Oui, le tramway sera son épreuve, parce qu’on connait l’acceptabilité sociale toute relative du projet et le capital politique (cheap) que certains se font sur son dos. L’avenir nous le dira.

Pour ma part, dans les analyses de sa première année à la mairie, j’ai retenu des mots et des commentaires qui les expliquent.

On dit qu’il écoute beaucoup. Oui, comment pourrait-il faire autrement? Il n’a pas de compétence ou de connaissance en économie, en affaires municipales, en aménagement du territoire, en développement durable ou en politique. Vous voulez qu’ils disent quoi? Alors, oui, il emmagasine le savoir. C’est bien.

On dit qu’il est moins instinctif que Labeaume et qu’il demande des argumentaires à son équipe pour pouvoir se défendre, au lieu de se lancer dans le vide.

Bin oui, ça revient à ce que je disais précédemment : vous voulez qu’il se défende comment s’il ne maitrise pas la matière? Oui, tous les politiciens demandent des argumentaires.

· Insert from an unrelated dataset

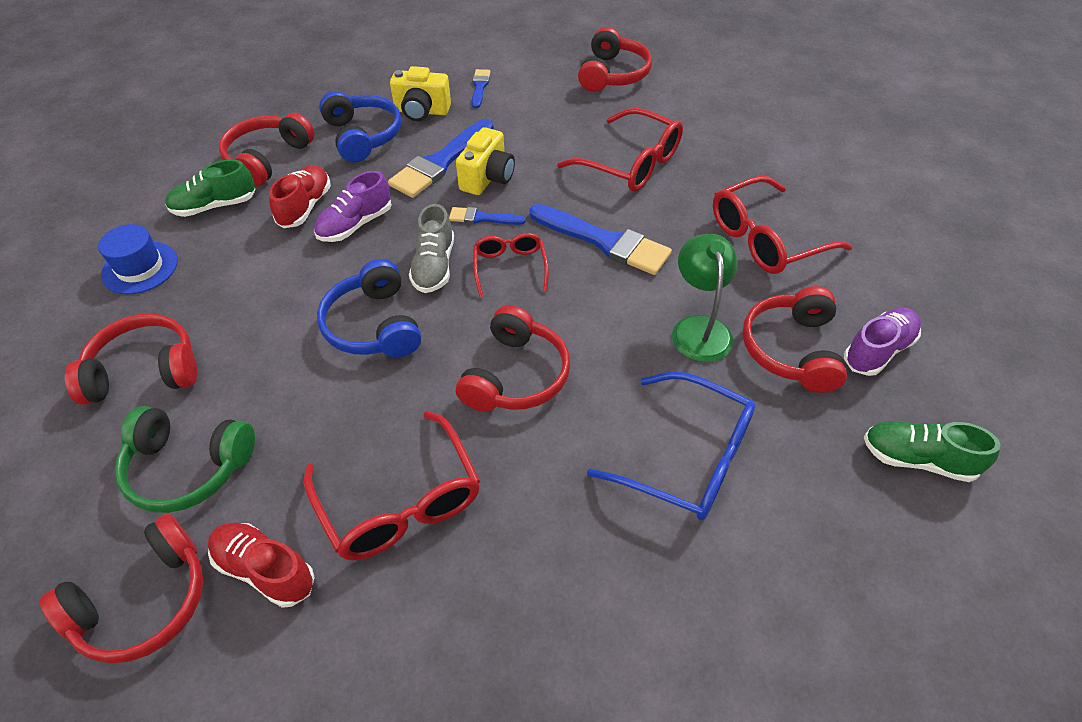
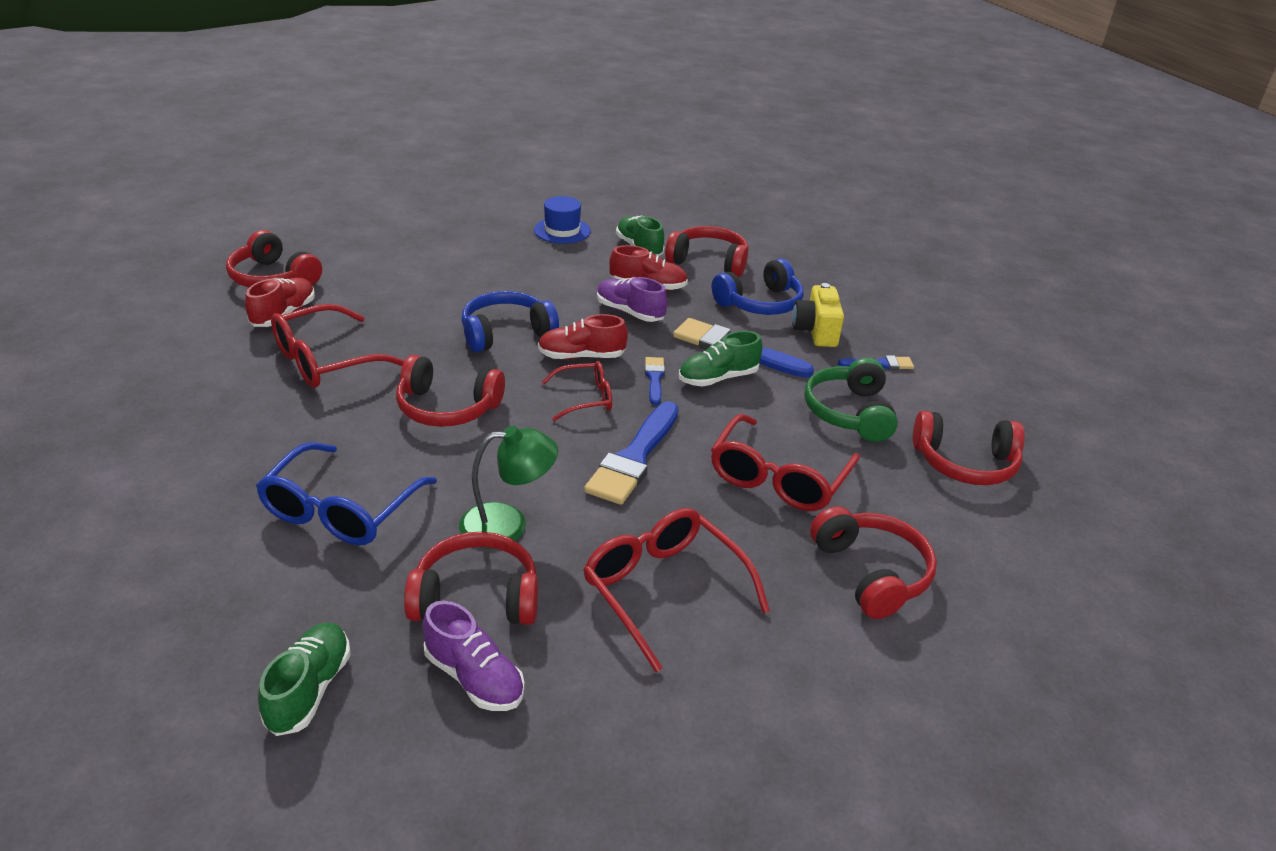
camera: 80 degrees right, 15 degrees down
(144, 371) = (459, 249): red headphones -> red headphones (871, 573)
(188, 467) = (372, 276): green headphones -> green headphones (849, 413)
(434, 266) = (581, 356): grey shoe -> red shoe
(487, 178) = (718, 378): yellow camera -> green shoe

Tous. Mais, certains prennent le micro et peuvent expliquer et défendre des dossiers, sans pour autant avoir besoin de se faire prendre par la main. Dans ce cas-ci, Marchand emmagasine le savoir. C’est bien.

Que se passera-t-il lorsqu’il en aura emmagasiné suffisamment? On commence à le voir. Notez le commentaire de Claude Villeneuve, chef de l’opposition, qui dit que le côté « bonne collaboration et joueur d’équipe » s’effrite avec le temps.

C’est ça qui se passera. Il mordra de plus en plus.

D’ailleurs, il est de plus en plus baveux lors des séances du conseil. Autrefois, il laissait ça à son matamore désigné, Pierre-Luc Lachance, qui semble avoir du plaisir à le faire (ça doit être de l’ADN d’équipe Labeaume qu’il conserve), mais depuis quelque temps, il a commencé à lancer des répliques inutilement baveuses, question de montrer de plus en plus que, lui, il sait ce qui est bon, alors que l’opposition, elle, n’a rien compris.

Ça, les amis, c’est le jeu classique. Comme dans tous les parlements et hôtels de ville. Quand le politicien commence à se sentir à l’aise, il se croit obligé de baver le monde.

C’est dommage dans ce cas-ci, parce que je ne sens pas que c’est naturel, chez Marchand. Ça sonne faux. Il pourrait très bien s’expliquer, sans avoir besoin de jouer le gars écœuré des questions de l’opposition.

Ça, c’est autour de lui, à mon avis, que ça se passe. Il se sent probablement obligé de le faire, pour avoir l’air déterminé, pour avoir l’air en possession de ses moyens et ses dossiers. Pour avoir l’air d’un boss. Pour avoir l’air.

Or, c’est du vent, avoir l’air, justement. Du vent.

Bruno Marchand peut gouverner sans avoir l’air d’une pâle copie de Labeaume.

Il promettait un style nouveau? Bin ça, ce serait nouveau.